What you will do:
Select every line below containing the word "especie".

Provided records:
········

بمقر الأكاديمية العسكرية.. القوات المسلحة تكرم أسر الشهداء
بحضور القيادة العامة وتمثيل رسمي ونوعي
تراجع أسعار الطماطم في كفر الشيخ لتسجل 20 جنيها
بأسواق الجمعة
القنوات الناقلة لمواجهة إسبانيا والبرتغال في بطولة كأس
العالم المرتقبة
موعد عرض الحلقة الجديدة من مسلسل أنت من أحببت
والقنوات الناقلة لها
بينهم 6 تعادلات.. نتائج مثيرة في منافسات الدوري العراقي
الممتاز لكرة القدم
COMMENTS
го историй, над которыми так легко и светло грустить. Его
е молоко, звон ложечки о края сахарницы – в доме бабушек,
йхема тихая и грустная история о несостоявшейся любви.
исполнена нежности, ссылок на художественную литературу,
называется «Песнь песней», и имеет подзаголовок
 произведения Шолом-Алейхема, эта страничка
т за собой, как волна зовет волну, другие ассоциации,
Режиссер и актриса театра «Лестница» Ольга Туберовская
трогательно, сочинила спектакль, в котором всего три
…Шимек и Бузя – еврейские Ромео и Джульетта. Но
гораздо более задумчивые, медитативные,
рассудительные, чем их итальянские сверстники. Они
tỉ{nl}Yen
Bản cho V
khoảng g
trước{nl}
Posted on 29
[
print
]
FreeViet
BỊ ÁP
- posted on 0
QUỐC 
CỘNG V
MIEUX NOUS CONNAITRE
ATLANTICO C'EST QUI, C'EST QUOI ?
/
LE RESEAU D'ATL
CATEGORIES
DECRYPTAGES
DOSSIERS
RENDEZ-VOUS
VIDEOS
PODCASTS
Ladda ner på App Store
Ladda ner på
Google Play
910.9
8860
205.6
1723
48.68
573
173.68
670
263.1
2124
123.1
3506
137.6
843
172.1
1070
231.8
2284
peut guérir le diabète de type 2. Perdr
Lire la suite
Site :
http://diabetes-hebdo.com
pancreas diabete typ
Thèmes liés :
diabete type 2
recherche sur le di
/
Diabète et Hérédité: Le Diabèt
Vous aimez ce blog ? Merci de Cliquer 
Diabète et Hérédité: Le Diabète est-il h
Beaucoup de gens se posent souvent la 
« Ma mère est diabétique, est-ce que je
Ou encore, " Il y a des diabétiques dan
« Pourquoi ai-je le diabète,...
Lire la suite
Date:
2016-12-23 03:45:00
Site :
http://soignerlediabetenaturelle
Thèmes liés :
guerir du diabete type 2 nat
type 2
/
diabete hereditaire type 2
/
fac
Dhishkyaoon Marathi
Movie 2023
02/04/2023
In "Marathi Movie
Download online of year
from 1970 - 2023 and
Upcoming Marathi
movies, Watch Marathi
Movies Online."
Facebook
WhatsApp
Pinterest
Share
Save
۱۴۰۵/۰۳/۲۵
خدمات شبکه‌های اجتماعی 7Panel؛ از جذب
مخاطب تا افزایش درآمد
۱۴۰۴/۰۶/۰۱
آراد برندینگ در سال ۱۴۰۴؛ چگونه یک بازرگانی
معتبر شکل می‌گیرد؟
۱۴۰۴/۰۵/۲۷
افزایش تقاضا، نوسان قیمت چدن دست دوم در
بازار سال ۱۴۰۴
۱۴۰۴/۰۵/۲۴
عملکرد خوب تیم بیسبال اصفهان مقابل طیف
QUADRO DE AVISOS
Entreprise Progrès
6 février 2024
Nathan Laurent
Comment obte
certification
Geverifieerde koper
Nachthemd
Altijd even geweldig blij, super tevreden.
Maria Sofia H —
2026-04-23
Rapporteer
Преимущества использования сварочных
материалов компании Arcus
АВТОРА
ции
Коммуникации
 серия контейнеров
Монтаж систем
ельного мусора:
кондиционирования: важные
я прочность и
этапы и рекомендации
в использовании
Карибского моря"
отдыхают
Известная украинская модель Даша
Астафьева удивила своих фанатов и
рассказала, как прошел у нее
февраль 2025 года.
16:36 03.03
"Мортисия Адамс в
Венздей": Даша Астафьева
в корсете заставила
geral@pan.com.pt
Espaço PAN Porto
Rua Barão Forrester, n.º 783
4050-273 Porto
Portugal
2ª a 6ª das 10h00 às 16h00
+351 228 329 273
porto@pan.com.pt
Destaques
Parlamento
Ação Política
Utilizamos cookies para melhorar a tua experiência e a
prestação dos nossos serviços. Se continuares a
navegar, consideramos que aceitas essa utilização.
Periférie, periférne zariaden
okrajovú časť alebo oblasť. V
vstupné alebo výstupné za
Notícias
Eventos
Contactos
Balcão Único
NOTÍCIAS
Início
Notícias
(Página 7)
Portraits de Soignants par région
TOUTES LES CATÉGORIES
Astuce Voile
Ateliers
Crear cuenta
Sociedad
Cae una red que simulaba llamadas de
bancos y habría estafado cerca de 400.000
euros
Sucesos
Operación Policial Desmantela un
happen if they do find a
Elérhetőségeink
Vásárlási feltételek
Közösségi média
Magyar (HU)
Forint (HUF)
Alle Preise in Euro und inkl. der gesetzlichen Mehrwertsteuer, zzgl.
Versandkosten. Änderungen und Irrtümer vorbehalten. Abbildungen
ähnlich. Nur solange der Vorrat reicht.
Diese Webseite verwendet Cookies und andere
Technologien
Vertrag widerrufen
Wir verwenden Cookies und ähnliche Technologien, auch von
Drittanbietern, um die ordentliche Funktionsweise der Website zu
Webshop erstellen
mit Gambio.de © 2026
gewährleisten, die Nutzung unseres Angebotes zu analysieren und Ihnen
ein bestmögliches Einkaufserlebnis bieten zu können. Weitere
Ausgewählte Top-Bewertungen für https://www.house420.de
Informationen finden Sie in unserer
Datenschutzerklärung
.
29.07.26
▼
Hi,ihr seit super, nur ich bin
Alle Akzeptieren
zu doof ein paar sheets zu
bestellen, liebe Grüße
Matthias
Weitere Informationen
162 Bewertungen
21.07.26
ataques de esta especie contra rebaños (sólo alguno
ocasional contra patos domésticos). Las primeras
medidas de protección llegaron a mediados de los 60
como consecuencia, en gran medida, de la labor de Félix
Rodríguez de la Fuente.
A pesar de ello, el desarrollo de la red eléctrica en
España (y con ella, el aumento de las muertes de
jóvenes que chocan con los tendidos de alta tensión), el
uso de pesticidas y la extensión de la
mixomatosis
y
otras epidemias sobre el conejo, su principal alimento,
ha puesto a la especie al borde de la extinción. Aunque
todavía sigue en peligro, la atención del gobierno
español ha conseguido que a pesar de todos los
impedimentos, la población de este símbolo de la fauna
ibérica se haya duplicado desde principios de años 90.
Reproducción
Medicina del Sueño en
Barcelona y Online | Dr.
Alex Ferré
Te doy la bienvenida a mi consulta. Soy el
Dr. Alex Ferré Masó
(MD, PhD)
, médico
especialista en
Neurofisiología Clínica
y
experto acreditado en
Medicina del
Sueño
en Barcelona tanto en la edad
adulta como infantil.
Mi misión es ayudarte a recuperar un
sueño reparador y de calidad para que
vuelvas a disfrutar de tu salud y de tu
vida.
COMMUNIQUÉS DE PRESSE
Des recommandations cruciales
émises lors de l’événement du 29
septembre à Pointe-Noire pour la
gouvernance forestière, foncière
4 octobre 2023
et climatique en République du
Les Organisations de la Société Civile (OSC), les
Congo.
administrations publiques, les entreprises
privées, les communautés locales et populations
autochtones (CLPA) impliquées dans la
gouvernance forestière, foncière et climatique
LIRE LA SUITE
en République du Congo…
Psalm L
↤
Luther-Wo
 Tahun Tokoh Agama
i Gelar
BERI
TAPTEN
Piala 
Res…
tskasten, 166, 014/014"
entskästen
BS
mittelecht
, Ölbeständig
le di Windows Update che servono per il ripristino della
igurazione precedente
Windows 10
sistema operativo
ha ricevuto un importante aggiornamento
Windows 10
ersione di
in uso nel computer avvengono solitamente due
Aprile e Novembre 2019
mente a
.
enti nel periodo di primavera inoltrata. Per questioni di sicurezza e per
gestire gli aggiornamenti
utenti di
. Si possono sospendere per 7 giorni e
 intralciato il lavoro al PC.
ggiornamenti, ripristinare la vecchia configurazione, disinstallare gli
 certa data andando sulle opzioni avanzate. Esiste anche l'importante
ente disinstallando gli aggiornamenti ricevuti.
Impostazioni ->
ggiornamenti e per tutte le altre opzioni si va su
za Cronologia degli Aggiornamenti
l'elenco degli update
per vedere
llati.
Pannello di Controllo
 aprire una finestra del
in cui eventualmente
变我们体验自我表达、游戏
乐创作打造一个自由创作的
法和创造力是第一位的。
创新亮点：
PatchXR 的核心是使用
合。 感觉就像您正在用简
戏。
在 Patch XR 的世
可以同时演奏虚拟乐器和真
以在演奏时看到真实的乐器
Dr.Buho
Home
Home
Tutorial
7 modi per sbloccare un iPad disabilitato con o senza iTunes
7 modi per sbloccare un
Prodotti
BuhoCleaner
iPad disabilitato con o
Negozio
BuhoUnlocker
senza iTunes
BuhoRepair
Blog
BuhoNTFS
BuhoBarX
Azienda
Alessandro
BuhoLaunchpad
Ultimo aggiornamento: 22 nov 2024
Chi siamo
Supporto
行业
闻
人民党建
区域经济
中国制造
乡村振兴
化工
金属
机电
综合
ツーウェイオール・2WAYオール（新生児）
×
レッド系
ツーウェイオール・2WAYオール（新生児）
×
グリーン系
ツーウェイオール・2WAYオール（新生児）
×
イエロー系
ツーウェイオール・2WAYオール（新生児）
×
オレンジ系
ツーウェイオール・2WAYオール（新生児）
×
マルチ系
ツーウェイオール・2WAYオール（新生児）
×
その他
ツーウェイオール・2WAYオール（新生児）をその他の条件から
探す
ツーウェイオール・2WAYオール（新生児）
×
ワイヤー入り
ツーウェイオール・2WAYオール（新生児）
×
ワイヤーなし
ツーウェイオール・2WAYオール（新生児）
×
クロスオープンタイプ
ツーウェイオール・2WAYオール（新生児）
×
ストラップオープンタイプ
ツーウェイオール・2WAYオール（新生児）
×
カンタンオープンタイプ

········

Task answer:
ataques de esta especie contra rebaños (sólo alguno
ha puesto a la especie al borde de la extinción. Aunque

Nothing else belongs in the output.